Aşağıdaki cehennemle ilgili metinde "Ancak bu insanlar" ifadesinden başlayıp "kötü hüküm veriyorlar." ifadesine kadar, bu ifade de dahil, olan kısmı kelimesi kelimesine aynen yaz.

- _İncelenen metin_

┄┄┄┄┄┄┄┄┄┄

Cehennemin Varlığını Unutmamalı

 

Ahiretin varlığını kabul ettiğini söyleyen birçok insan,  cehennemin varlığını göz ardı eder ve kimi zaman fıkralarda ve esprilerde söz eder. Yaşamını Allah’ın emirlerine göre düzenlememiş olmayan bu kişiler, Kuran’da detaylı haber verilen cehennemde yaşanacak olan azabı da bu nedenlerle düşünmezler. Çünkü cehennemi düşünmek ve ondan söz edilmesi vicdanlarını rahatsız eder. Bulundukları ortamda söz edilecek olursa da, konuyu hemen değiştirirler.

Ancak bu insanlar söz etse de, etmese de, hatırlamasa da, cehennem gerçektir, üstelik yaşadığımız dünya kadar gerçektir.  Ve cehennem Rabbimizin sonsuz adaleti gereği vardır. Yaratıcısı olan Allah’a değil de şeytana kulluk ederek yaşamını tüketen kimseler, O’nun sonsuz adaleti gereği cehenneme, Rabbimizin sınırlarını koruyan takva sahipleri de cennete yerleştirilecektir. Elbette ki bu kişilerin dünyadaki hayatları bir olmadığı gibi, ölümleri ve ahiretteki hayatları da bir olmayacaktır:

Yoksa kötülüklere batıp-yara alanlar, kendilerini iman edip salih amellerde bulunanlar gibi kılacağımızı mı sandılar? Hayatları ve ölümleri bir mi (olacak)? Ne kötü hüküm veriyorlar.
(Casiye Suresi, 21)

 

Rabbimiz sonsuz merhamet sahibidir; Rahman, Rahim, Gaffar (bağışlaması çok olan), Erhamurrahimin (merhamet edenlerin en merhametlisi) sıfatları hep Allah’ın bağışlayıcılığını düşündürür. Ancak Rabbimiz’in Saik (cehenneme süren)  sıfatı inkârcıların azap yurdu olan cehennem için tecelli edecektir.

‘Yüreklerin üstüne tırmanıp çıkan tutuşturulmuş ateş’, asla bitmeyecek, sonsuza dek sürecek bir azaptır. Kur’an’da oldukça detaylı cehennem tasvirleri yapılmıştır. İnsanın hayal gücünün de ötesinde, en dar, en karanlık, en pis, en dehşet verici azaplarla ve en iğrenç yiyecek, içeceklerle dolu hücrelere kadar işleyen kavurucu sıcaklıkta bir mekândır orası.

┄┄┄┄┄┄┄┄┄┄

- _Veri seti_
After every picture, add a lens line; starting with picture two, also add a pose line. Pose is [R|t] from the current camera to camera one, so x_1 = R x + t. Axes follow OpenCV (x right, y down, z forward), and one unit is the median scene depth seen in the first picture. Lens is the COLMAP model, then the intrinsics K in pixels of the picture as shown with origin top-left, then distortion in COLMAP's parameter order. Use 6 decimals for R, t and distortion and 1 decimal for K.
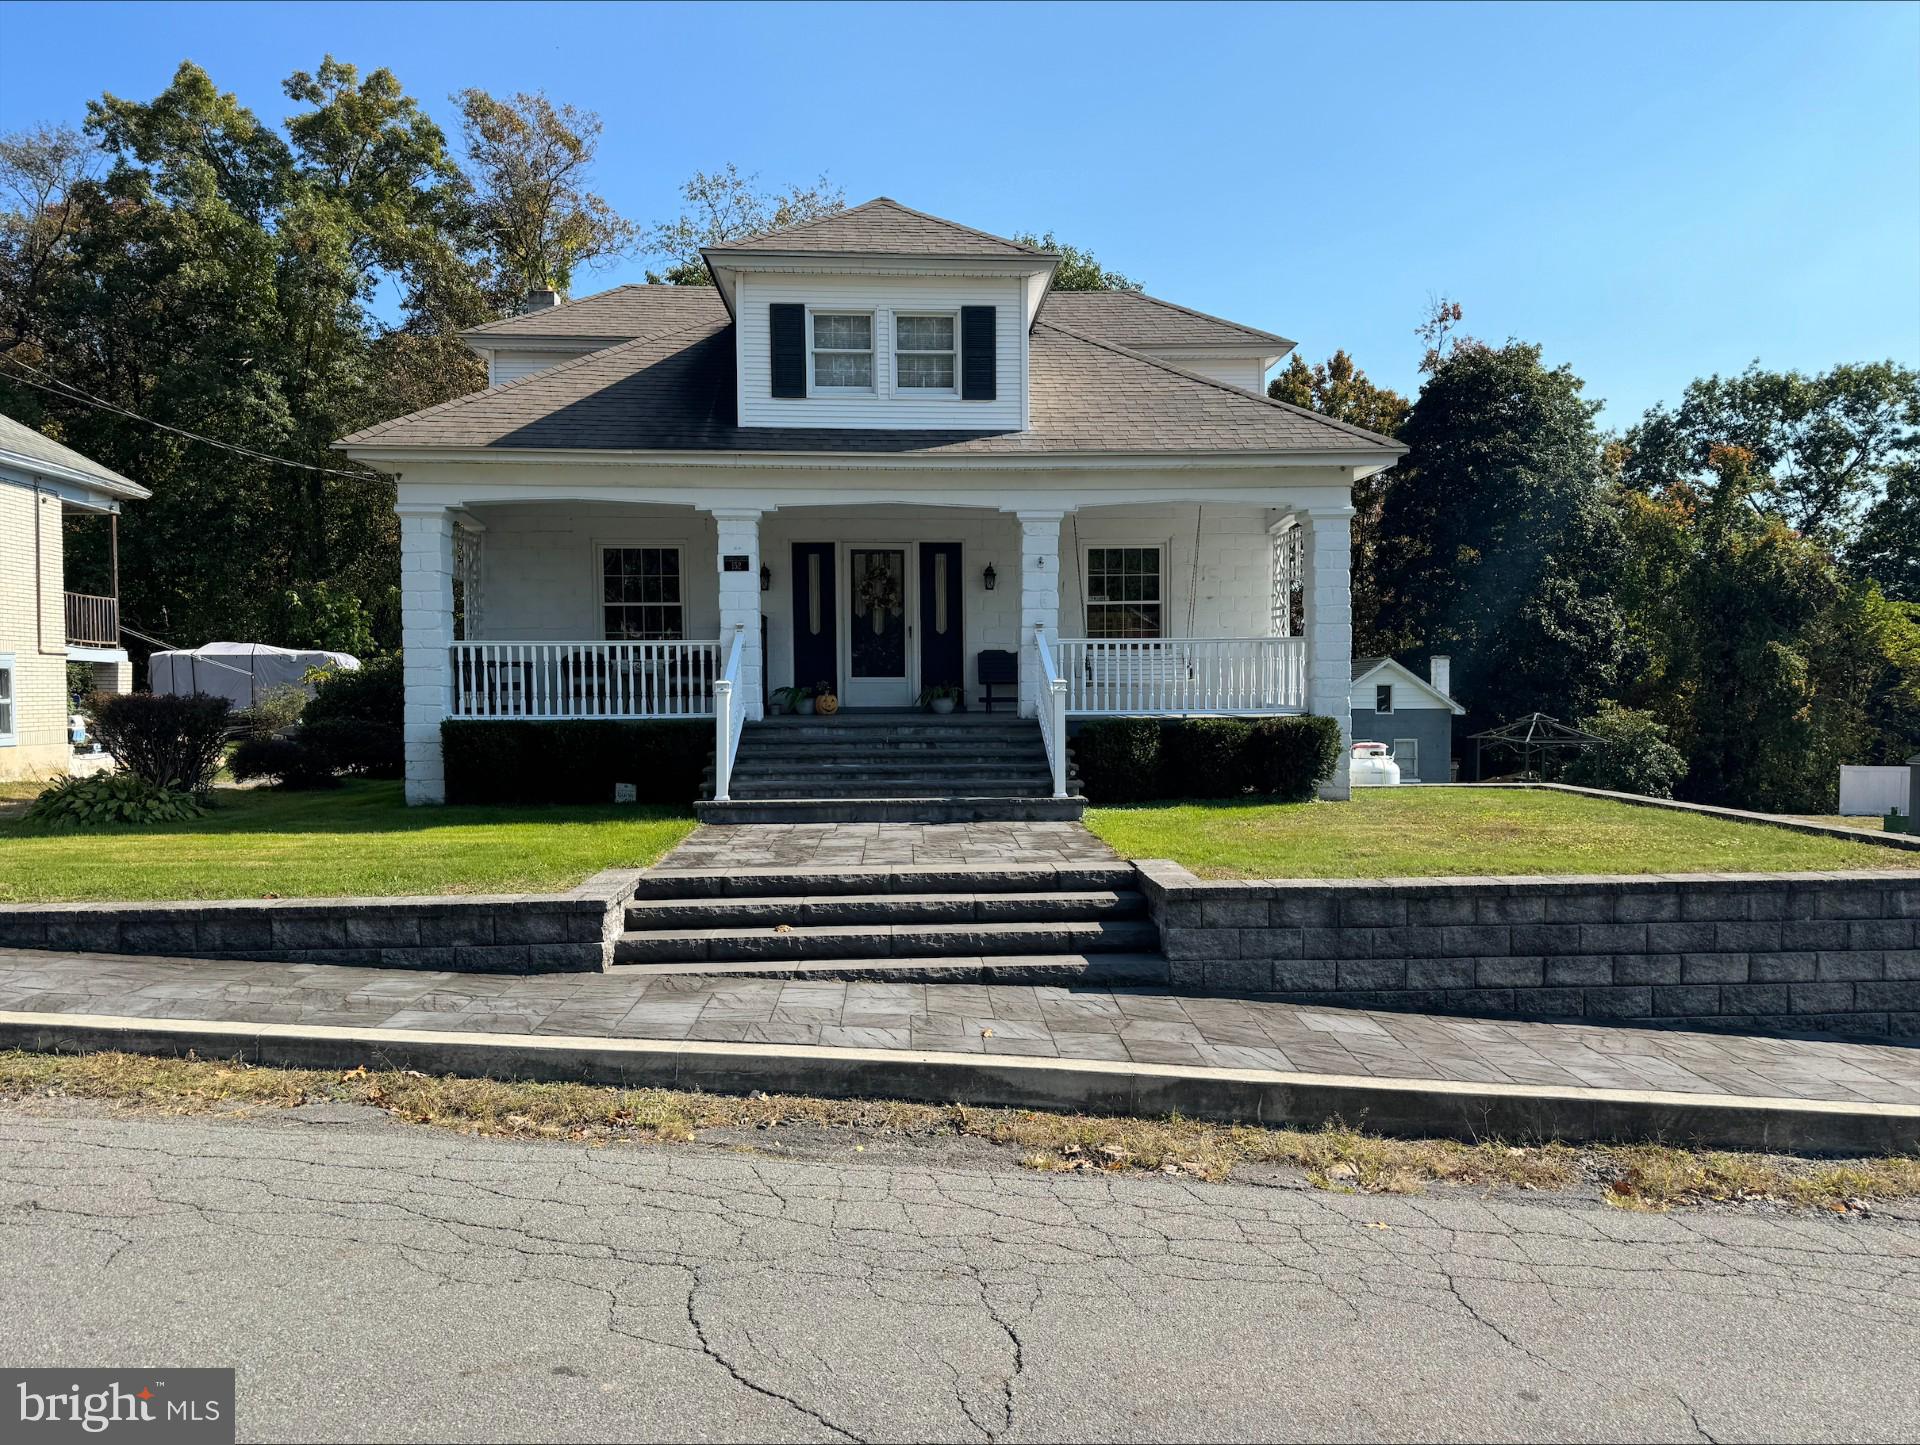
lens RADIAL K [[1361.0, 0, 964.9], [0, 1361.0, 735.2], [0, 0, 1]] dist [0.031487, -0.032912]
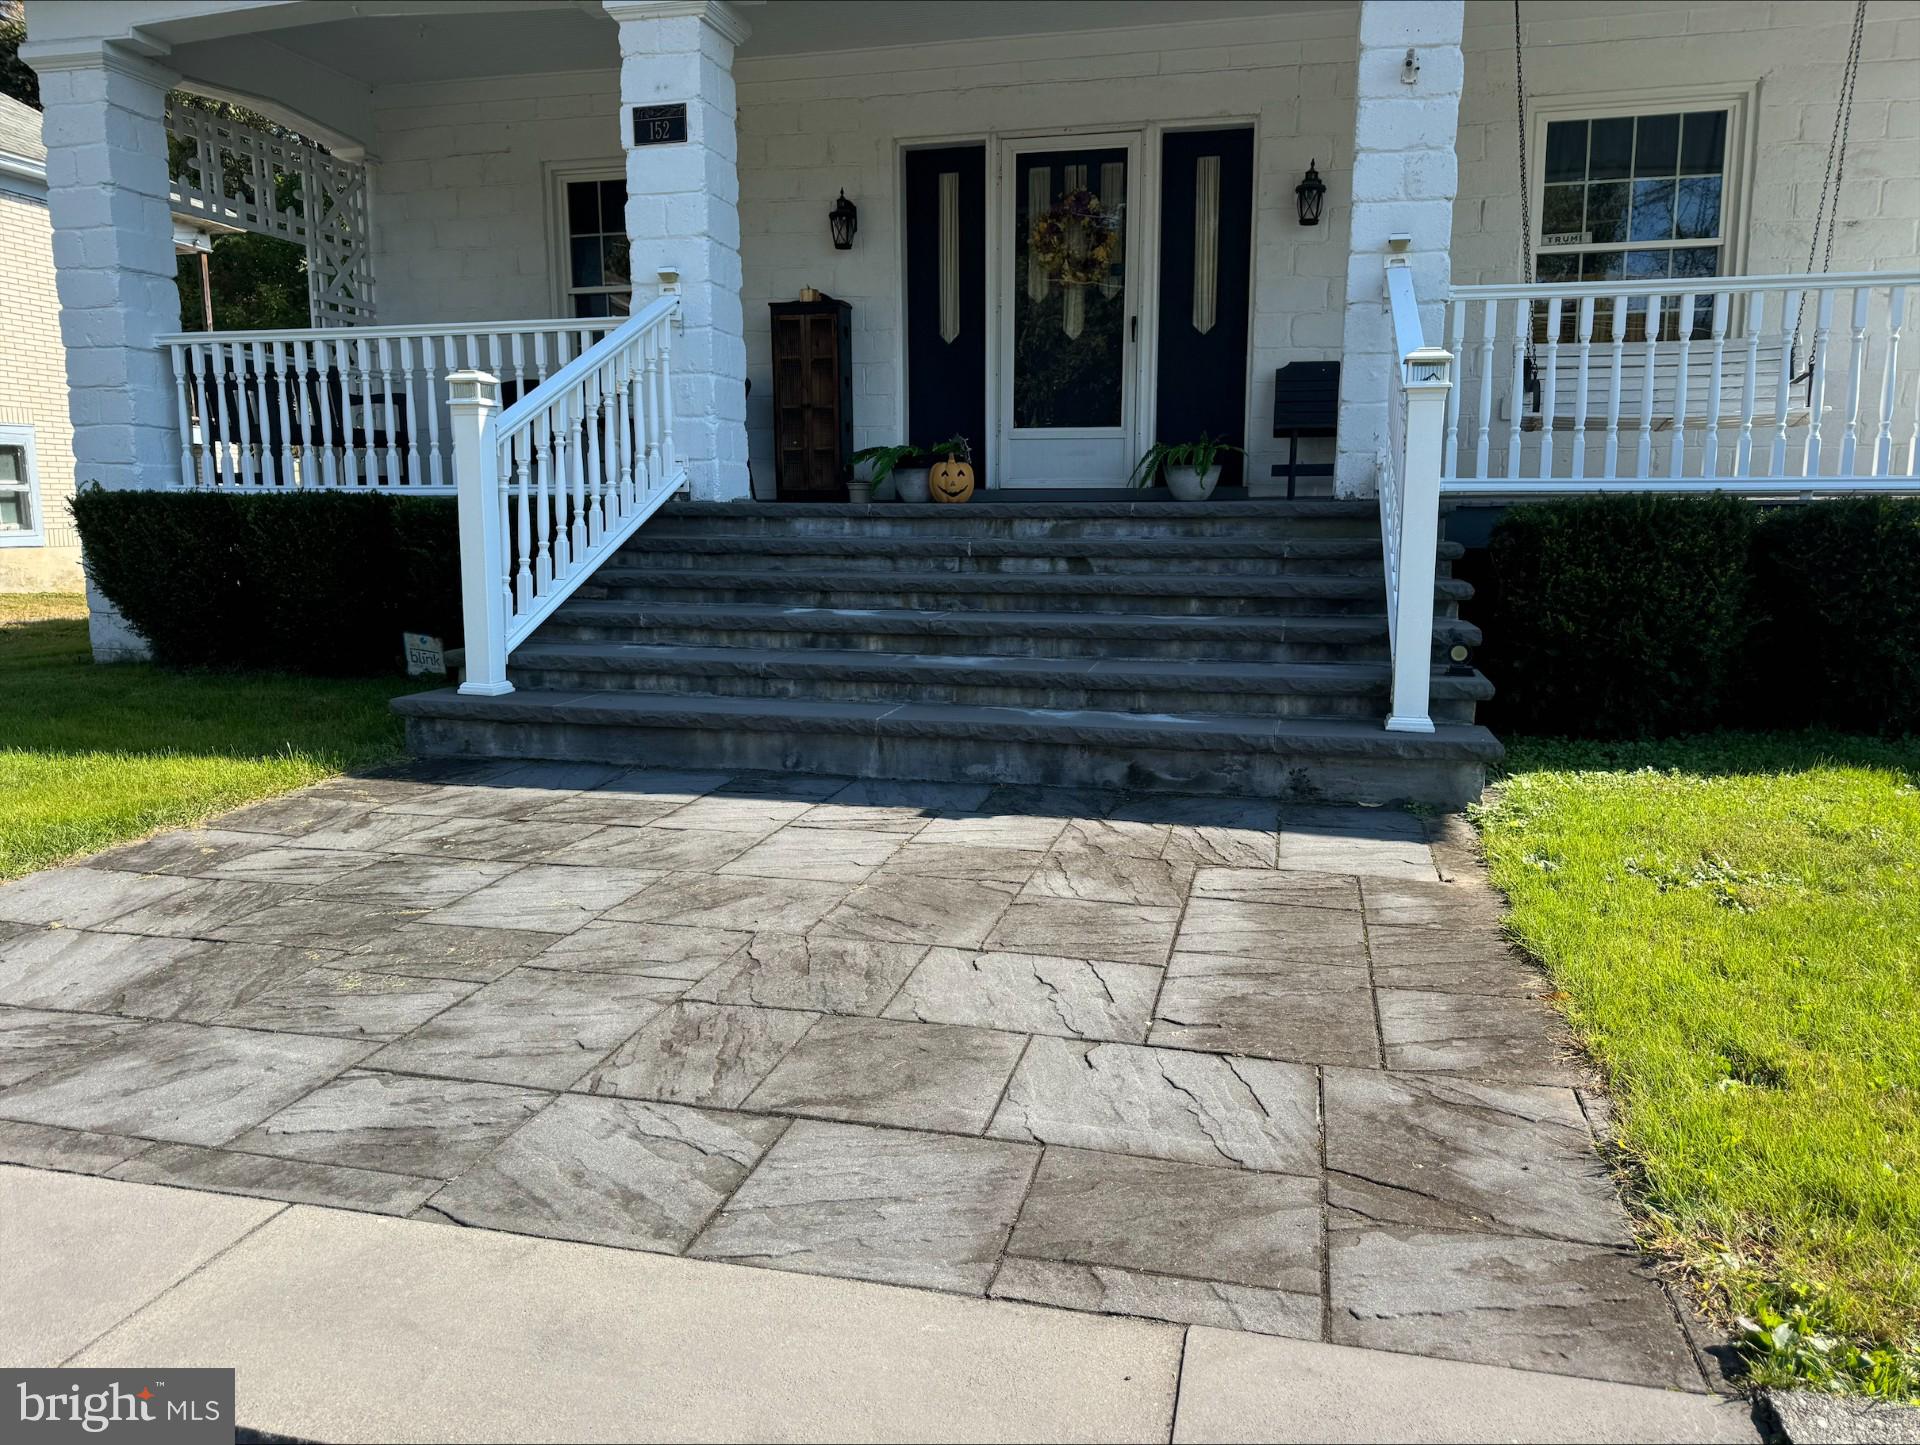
lens RADIAL K [[1345.8, 0, 965.8], [0, 1345.8, 727.1], [0, 0, 1]] dist [0.084434, -0.097192]
pose [[0.956342, 0.052359, -0.287522, 0.056014], [-0.017165, 0.992185, 0.123587, 0.006227], [0.291746, -0.113256, 0.949767, 0.597957]]
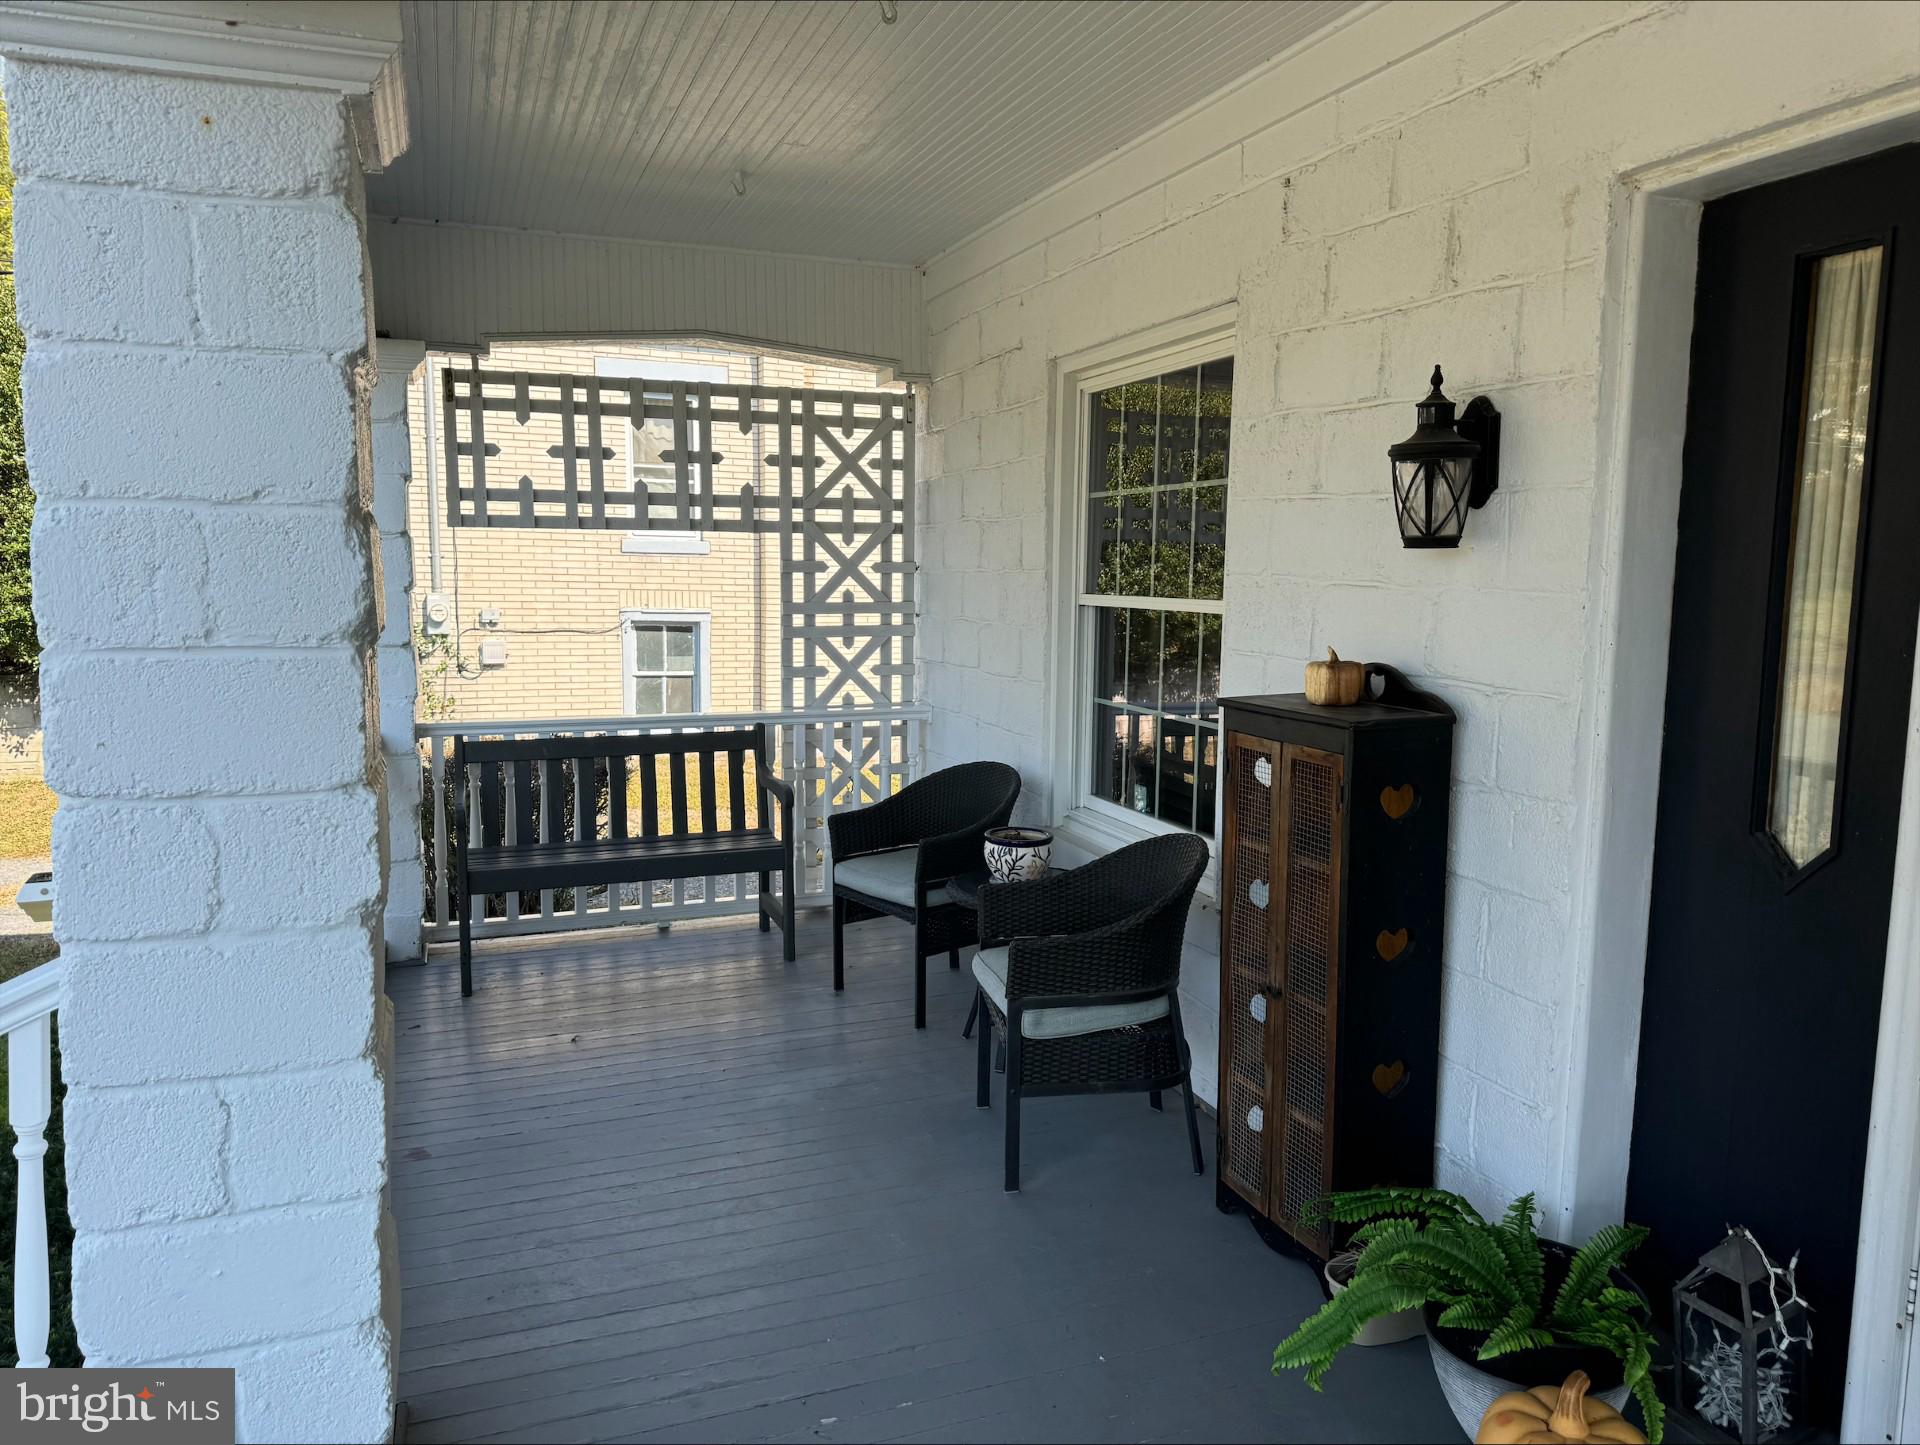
lens RADIAL K [[1361.0, 0, 964.9], [0, 1361.0, 735.2], [0, 0, 1]] dist [0.031487, -0.032912]
pose [[0.291837, 0.130843, -0.947476, -0.009959], [-0.050696, 0.991323, 0.121283, -0.118720], [0.955124, 0.012639, 0.295938, 1.043681]]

┄┄┄┄┄┄┄┄┄┄

- _Görev cevabı_
Ancak bu insanlar söz etse de, etmese de, hatırlamasa da, cehennem gerçektir, üstelik yaşadığımız dünya kadar gerçektir.  Ve cehennem Rabbimizin sonsuz adaleti gereği vardır. Yaratıcısı olan Allah’a değil de şeytana kulluk ederek yaşamını tüketen kimseler, O’nun sonsuz adaleti gereği cehenneme, Rabbimizin sınırlarını koruyan takva sahipleri de cennete yerleştirilecektir. Elbette ki bu kişilerin dünyadaki hayatları bir olmadığı gibi, ölümleri ve ahiretteki hayatları da bir olmayacaktır:

Yoksa kötülüklere batıp-yara alanlar, kendilerini iman edip salih amellerde bulunanlar gibi kılacağımızı mı sandılar? Hayatları ve ölümleri bir mi (olacak)? Ne kötü hüküm veriyorlar.